#### [DATA PROVIDED]
== Segment start ==

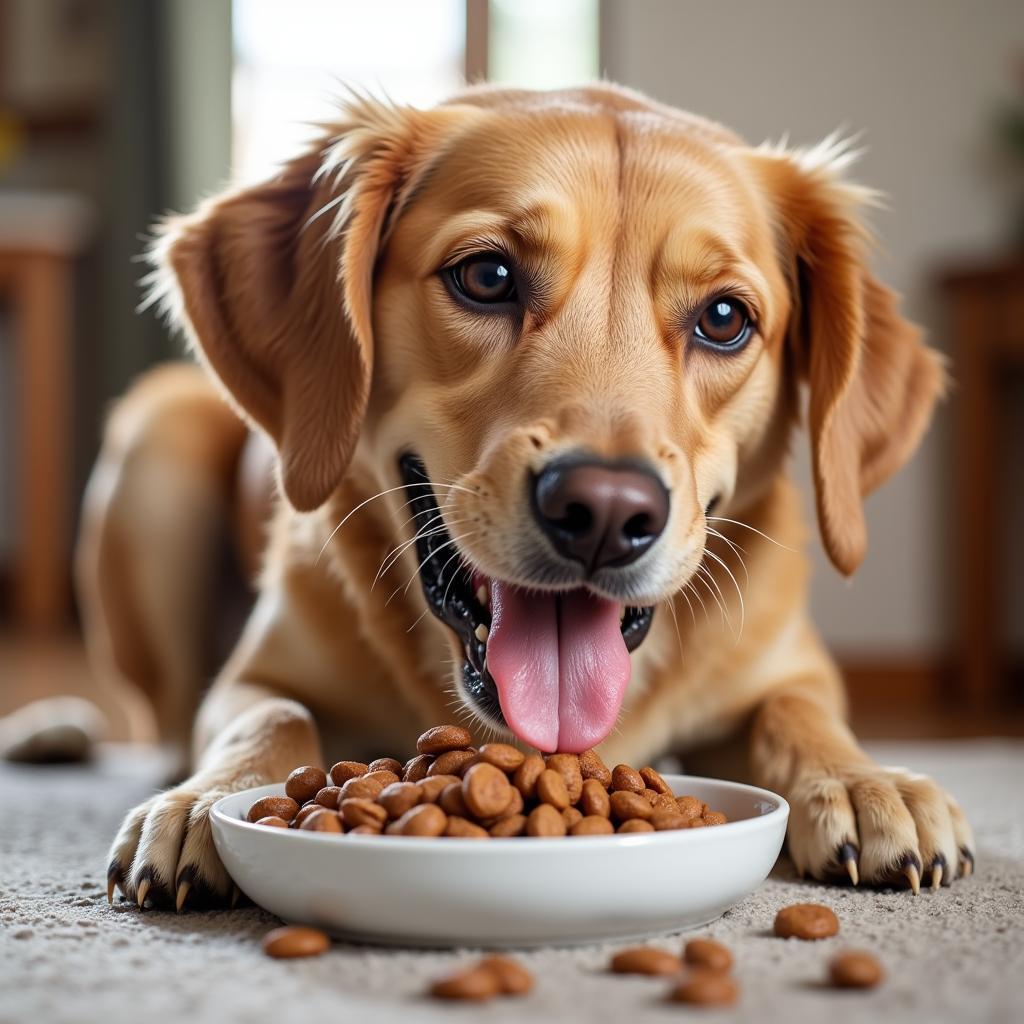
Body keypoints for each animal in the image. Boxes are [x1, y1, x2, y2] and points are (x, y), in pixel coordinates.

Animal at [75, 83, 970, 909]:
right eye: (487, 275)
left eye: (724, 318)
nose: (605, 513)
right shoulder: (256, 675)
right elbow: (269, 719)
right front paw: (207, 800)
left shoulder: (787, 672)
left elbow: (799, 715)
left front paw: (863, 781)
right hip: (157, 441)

== Segment end ==
== Segment start ==

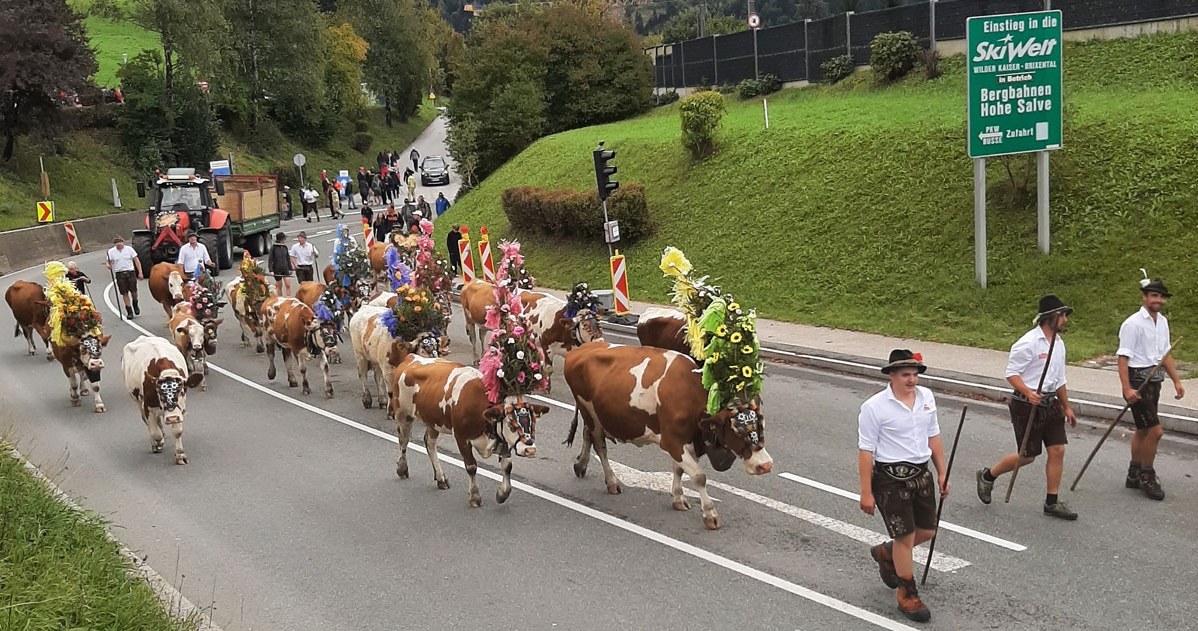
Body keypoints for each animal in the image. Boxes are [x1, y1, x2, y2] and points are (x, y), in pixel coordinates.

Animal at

== Segment end ==

#### [ABOUT THIS EXERCISE]
Quote the listing above, but only from the line that shows "left eye: (724, 318)" through the line that shows "right hip: (157, 441)".

#### [RESPONSE FOR THIS EXERCISE]
left eye: (724, 318)
nose: (605, 513)
right shoulder: (256, 675)
right elbow: (269, 719)
right front paw: (207, 800)
left shoulder: (787, 672)
left elbow: (799, 715)
left front paw: (863, 781)
right hip: (157, 441)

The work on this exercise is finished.